MT Expert: How to deal with an employee who gives too many sprinkles

An employee was recently fired by McDonald's for over-sprinkling a colleague's McFlurry because it was classed as stealing. What does this mean for business owners with similar gripes? Employment lawyer Ann Bevitt explains.

by Ann Bevitt
Last Updated: 09 Oct 2013
Many companies apply a strict 'rules are rules' attitude in the workplace, from controlling website access to policing office biros. But they are often trivial or poorly defined, and did you know that an employee can challenge your decision to dismiss on these types of grounds? 

So is it worth employers having such rules if they can still be challenged?

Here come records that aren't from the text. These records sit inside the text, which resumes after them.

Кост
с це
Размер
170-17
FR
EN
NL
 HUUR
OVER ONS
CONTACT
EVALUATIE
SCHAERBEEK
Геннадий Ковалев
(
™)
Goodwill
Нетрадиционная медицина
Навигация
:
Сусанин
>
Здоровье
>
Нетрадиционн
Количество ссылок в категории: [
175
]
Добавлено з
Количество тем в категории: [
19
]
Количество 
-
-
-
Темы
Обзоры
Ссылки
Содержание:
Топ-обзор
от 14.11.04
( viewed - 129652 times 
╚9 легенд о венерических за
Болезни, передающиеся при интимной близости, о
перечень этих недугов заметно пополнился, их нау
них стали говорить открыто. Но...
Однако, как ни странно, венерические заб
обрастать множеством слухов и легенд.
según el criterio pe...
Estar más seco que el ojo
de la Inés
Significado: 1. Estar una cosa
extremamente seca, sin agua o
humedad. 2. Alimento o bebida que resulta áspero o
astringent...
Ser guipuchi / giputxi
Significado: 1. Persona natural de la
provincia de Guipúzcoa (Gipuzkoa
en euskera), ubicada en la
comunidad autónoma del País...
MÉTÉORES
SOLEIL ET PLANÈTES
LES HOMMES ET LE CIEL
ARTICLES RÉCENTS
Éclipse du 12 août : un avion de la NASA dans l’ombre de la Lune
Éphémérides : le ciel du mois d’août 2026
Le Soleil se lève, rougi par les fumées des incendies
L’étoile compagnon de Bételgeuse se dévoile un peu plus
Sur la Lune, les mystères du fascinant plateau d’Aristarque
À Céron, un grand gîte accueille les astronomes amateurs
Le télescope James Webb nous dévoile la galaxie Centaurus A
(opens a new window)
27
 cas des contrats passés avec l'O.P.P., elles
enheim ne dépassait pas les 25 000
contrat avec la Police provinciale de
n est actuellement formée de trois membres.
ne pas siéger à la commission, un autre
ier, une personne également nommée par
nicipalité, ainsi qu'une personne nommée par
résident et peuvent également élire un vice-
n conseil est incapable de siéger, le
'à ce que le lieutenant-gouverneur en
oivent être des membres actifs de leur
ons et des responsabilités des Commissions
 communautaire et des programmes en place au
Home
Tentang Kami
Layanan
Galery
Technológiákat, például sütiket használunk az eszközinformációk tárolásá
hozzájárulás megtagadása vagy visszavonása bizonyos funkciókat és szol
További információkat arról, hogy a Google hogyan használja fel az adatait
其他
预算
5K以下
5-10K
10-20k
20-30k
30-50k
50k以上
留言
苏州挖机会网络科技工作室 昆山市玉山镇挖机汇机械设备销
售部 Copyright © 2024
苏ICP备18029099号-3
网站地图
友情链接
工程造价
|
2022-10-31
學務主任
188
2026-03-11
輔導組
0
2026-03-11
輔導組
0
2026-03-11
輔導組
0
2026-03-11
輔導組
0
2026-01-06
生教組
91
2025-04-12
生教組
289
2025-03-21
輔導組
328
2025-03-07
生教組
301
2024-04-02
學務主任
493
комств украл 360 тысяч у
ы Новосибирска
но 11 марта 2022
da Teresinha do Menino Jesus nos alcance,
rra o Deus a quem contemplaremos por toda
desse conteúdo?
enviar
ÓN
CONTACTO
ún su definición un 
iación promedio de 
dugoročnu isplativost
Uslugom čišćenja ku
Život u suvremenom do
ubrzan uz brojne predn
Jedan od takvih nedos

The short answer is yes. Employers must make clear to employees what conduct is, and is not, acceptable both in the workplace and, if relevant, outside of it.  If employees are not aware of the rules and employers take action taken to enforce them, employees are likely to bring claims.  Companies usually make staff aware of the rules in employee policies and procedures, often focused on disciplinary rules or technology use.  However, employers must do more than simply have such policies in place if they are going to take action against employees who breach them.  To reduce the risk of claims, employers must ensure that they enforce such policies consistently.

Even then, employees may still bring claims if they are dismissed for what they perceive to be trivial infringements of petty rules. Tribunals then have to decide whether the decision to dismiss was reasonable in the circumstances.  What counts as reasonable will depend on a number of factors, and not just what the rules say.

For example, an employer must still investigate the facts, even if an employee has acted in breach of the rules, and consider the seriousness of the particular offence.  So the dismissal of a staff member with 12 years’ service for a one-off breach of a no-smoking policy may be reasonable if the employee worked in a factory using highly flammable materials, and had thereby put the employer’s business and property in danger, not to mention the lives of colleagues.  On the other hand, dismissing a long-serving employee with an exemplary record for fighting when provoked may be unreasonable, even if fighting is cited as an example of gross misconduct in the employer’s disciplinary policy.

So employers should have rules, but need to recognise that they are not hard and fast. Companies must always consider the effect of applying those rules in each case and decide on whether the net benefit is worth this level of management.